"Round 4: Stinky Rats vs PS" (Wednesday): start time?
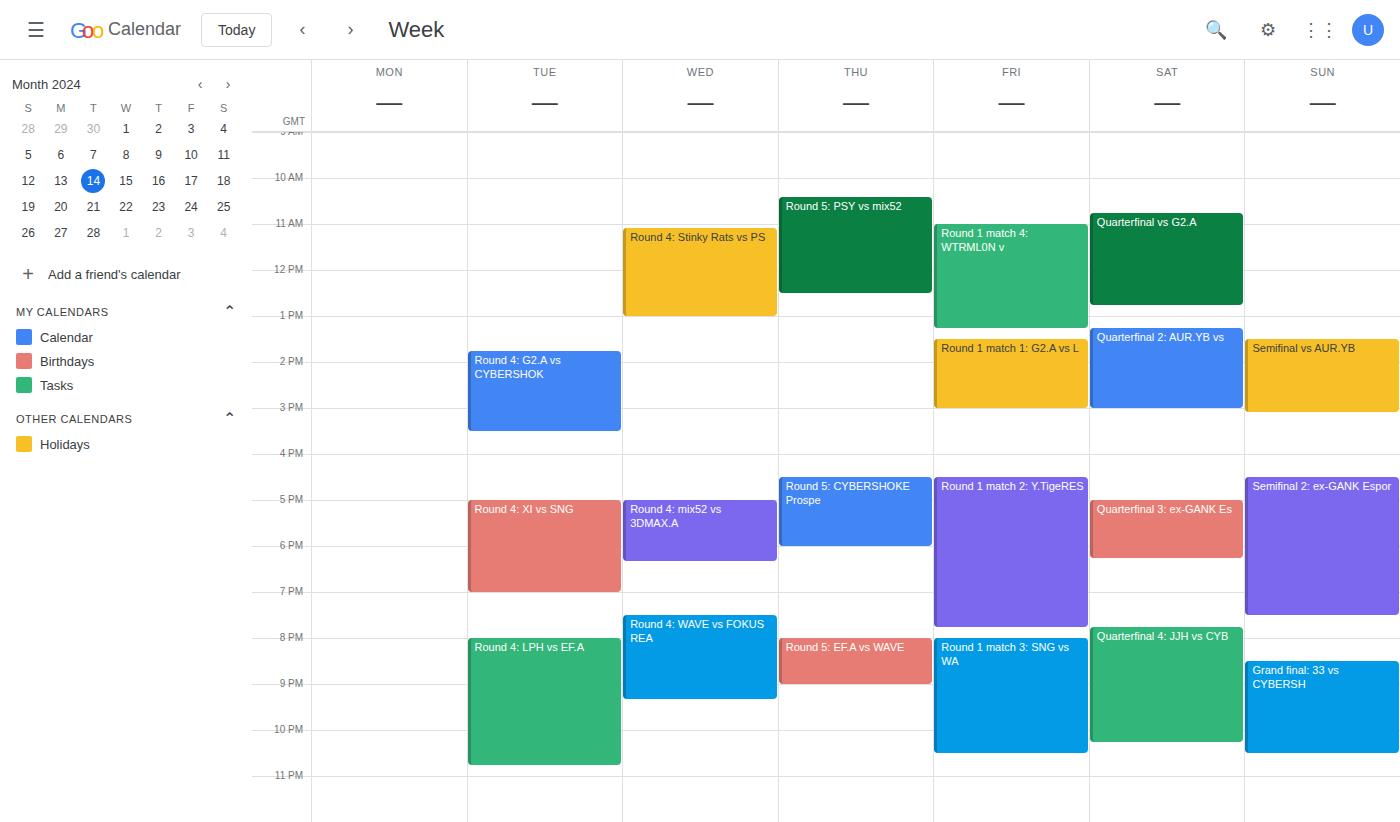
11:05 AM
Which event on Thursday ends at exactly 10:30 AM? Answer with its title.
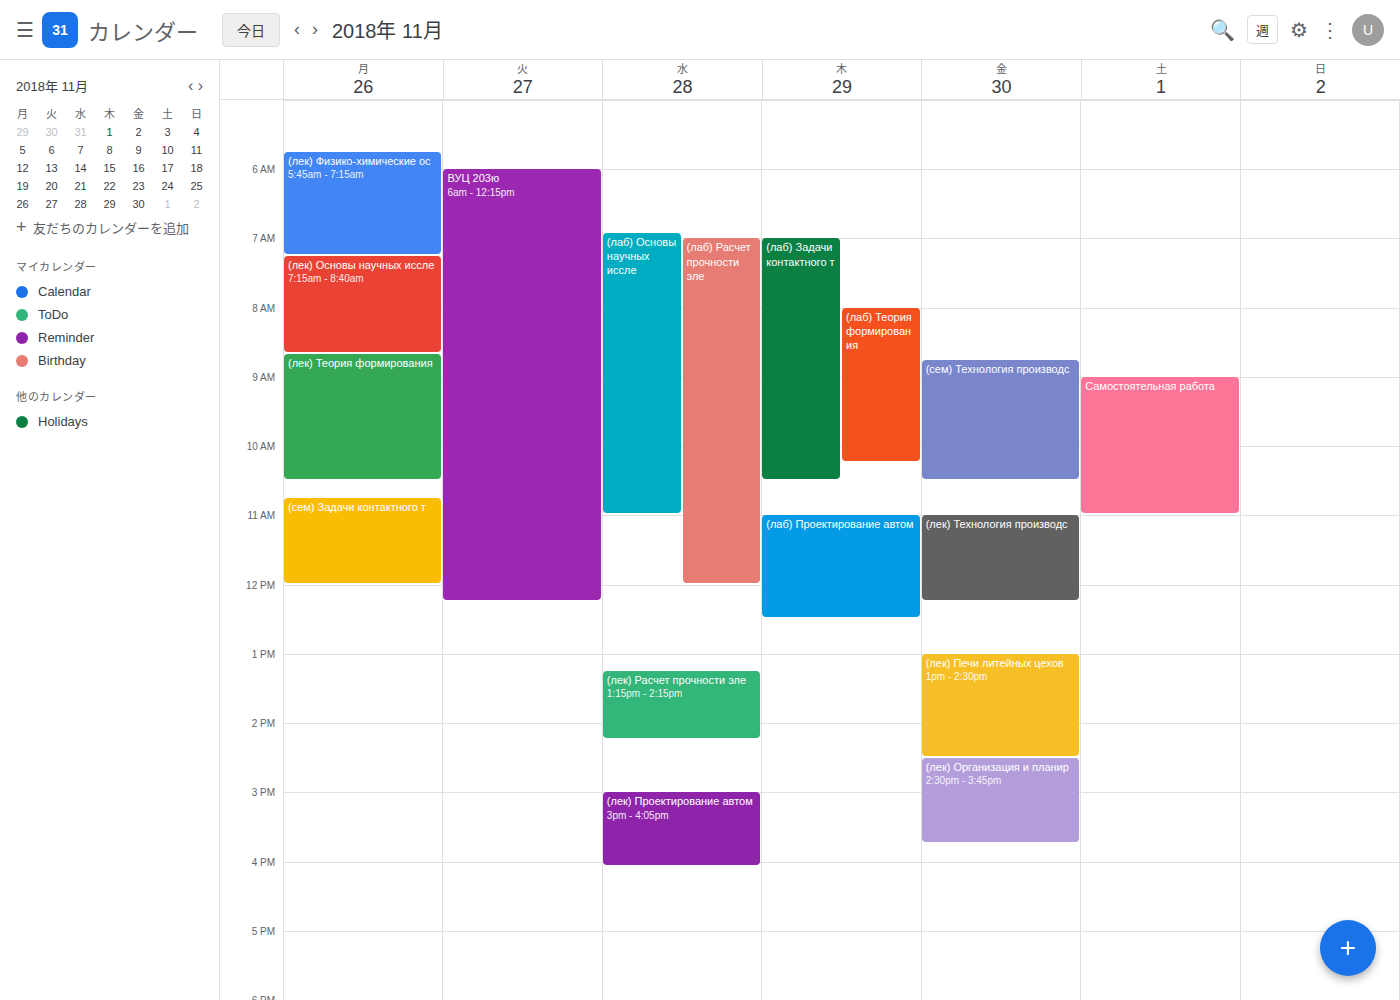
"(лаб) Задачи контактного т"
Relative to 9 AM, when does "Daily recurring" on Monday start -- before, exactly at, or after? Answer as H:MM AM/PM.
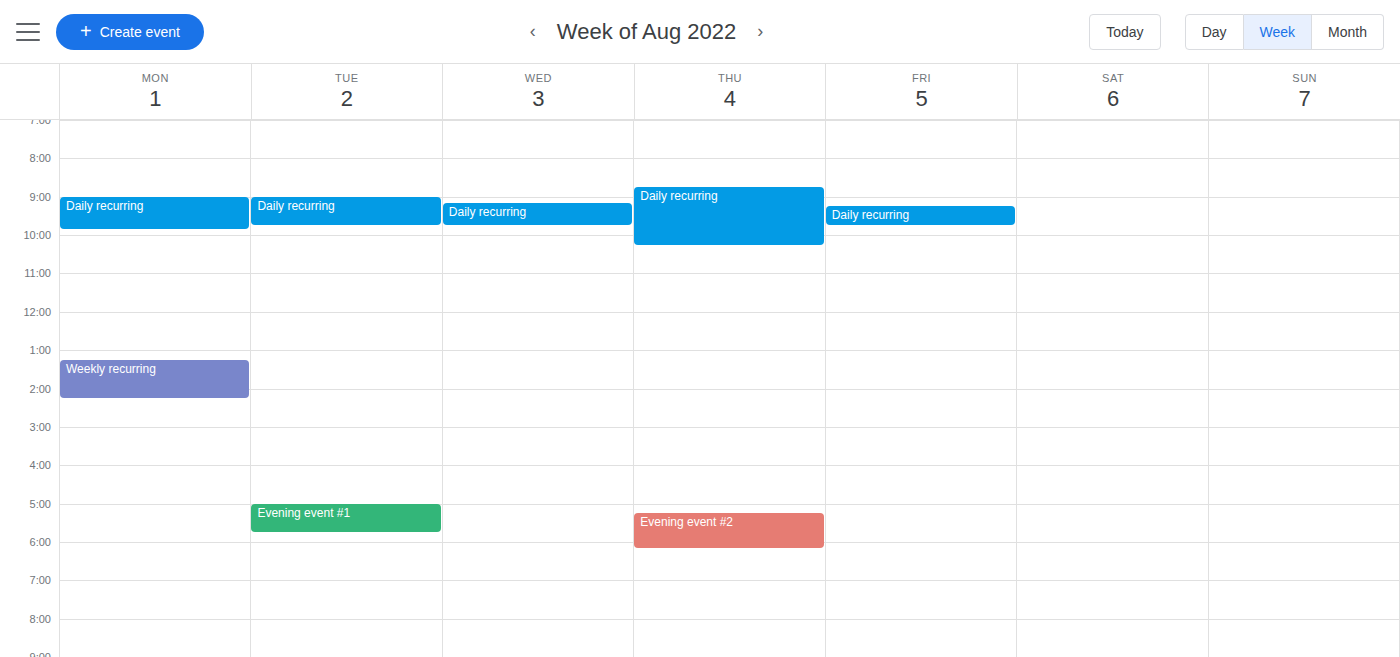
9:00 AM -- exactly at 9 AM, on the 9 AM line.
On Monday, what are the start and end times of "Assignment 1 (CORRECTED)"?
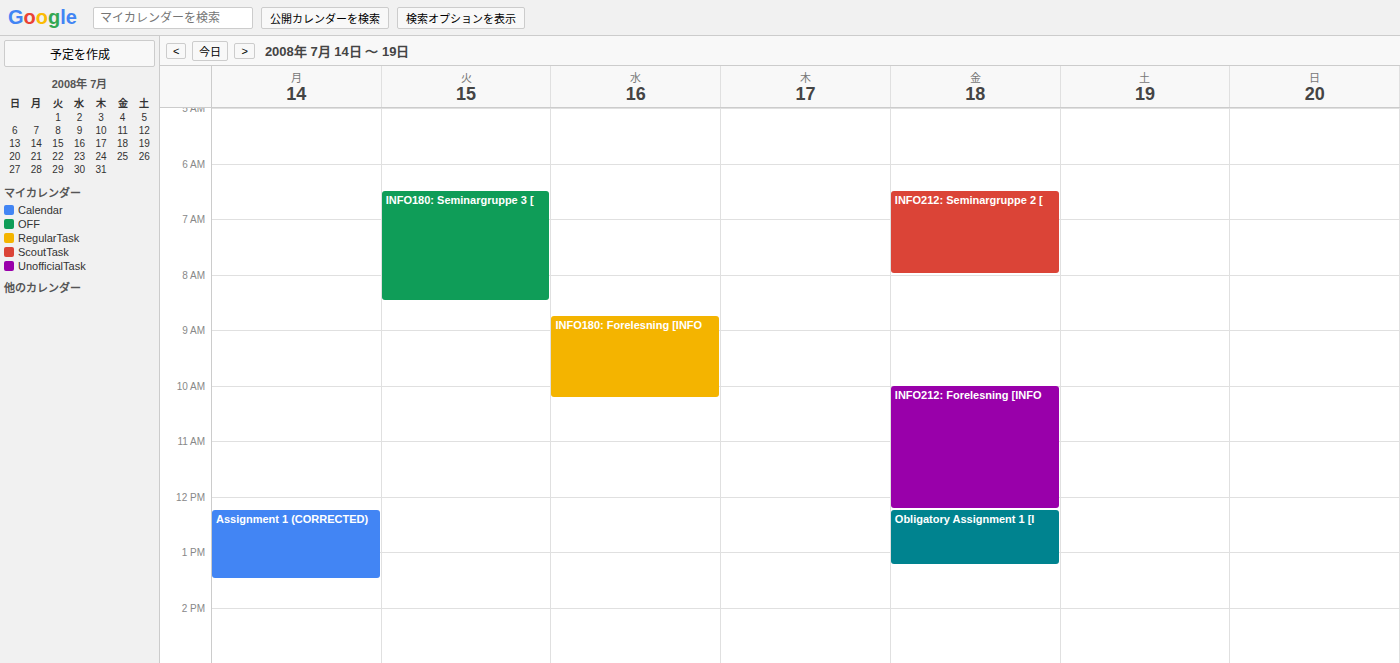
12:15 PM to 1:30 PM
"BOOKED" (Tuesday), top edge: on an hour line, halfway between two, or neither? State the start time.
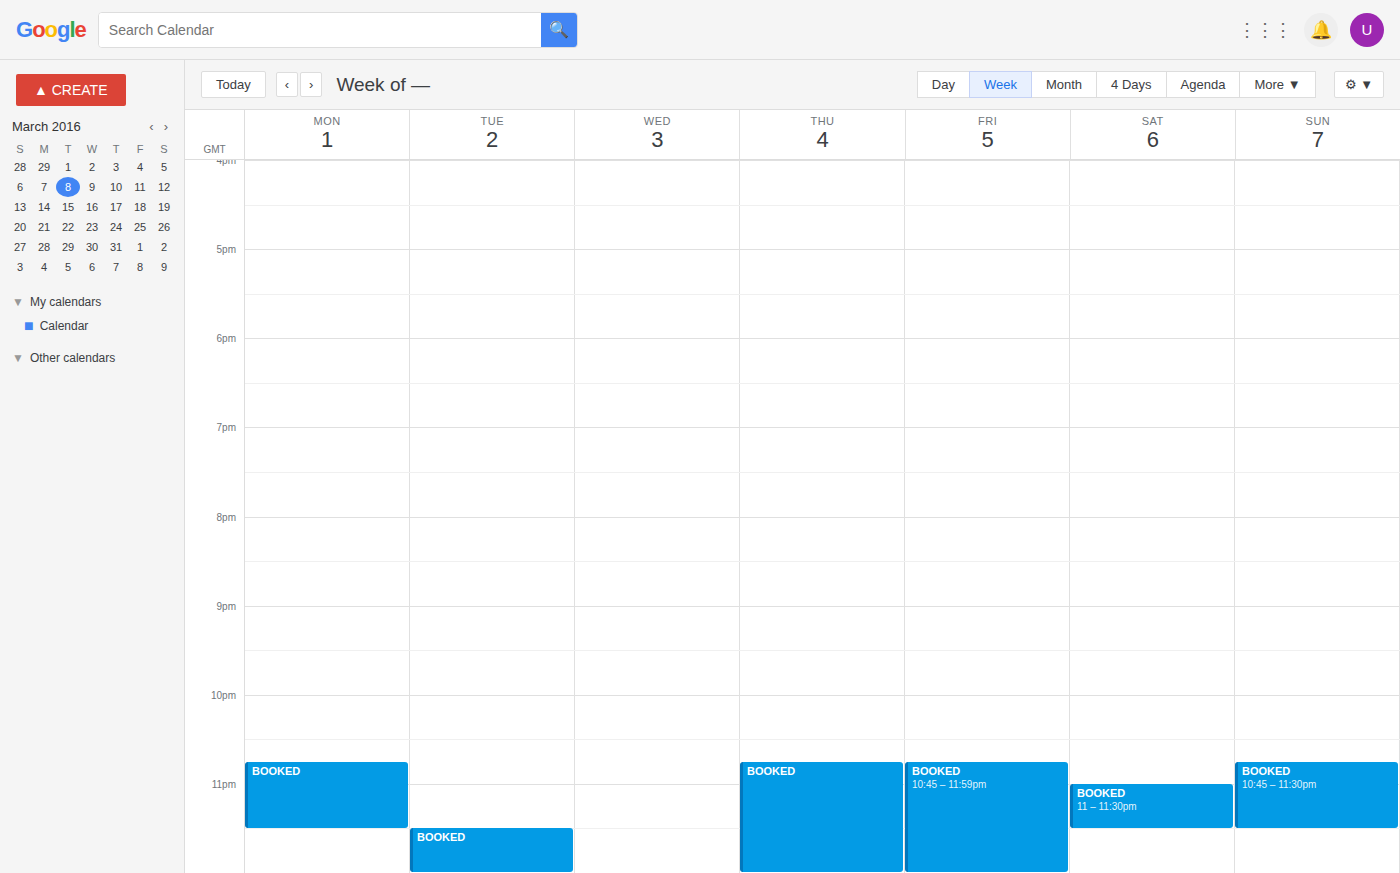
11:30 PM -- halfway between the 11 PM and 12 AM lines.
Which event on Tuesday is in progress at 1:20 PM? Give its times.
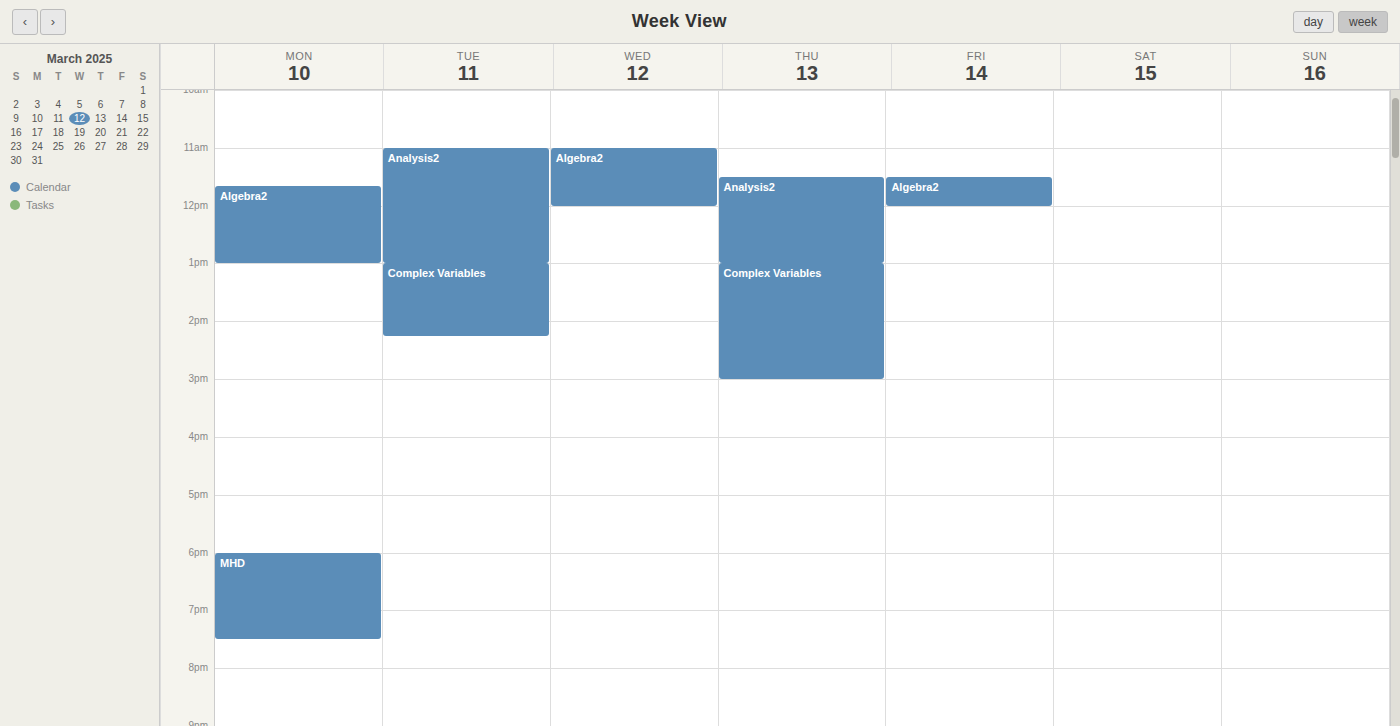
"Complex Variables", 1:00 PM to 2:15 PM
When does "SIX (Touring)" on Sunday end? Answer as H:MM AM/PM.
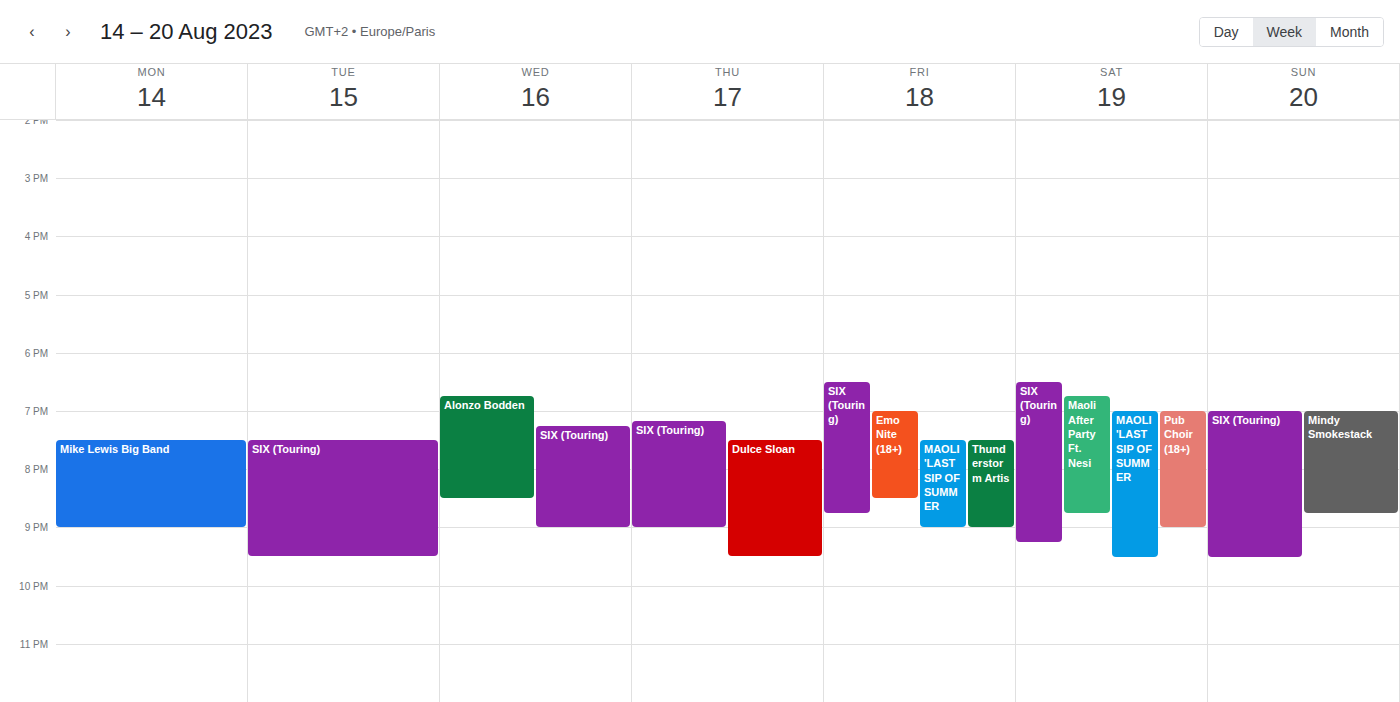
9:30 PM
▬▬▬▬▬▬▬▬▬▬
▶ _Exercise_:
Copy out every line of the listing above that contains the string "exactly".

▶ _Output_:
Which event on Thursday ends at exactly 10:30 AM? Answer with its title.
Relative to 9 AM, when does "Daily recurring" on Monday start -- before, exactly at, or after? Answer as H:MM AM/PM.
9:00 AM -- exactly at 9 AM, on the 9 AM line.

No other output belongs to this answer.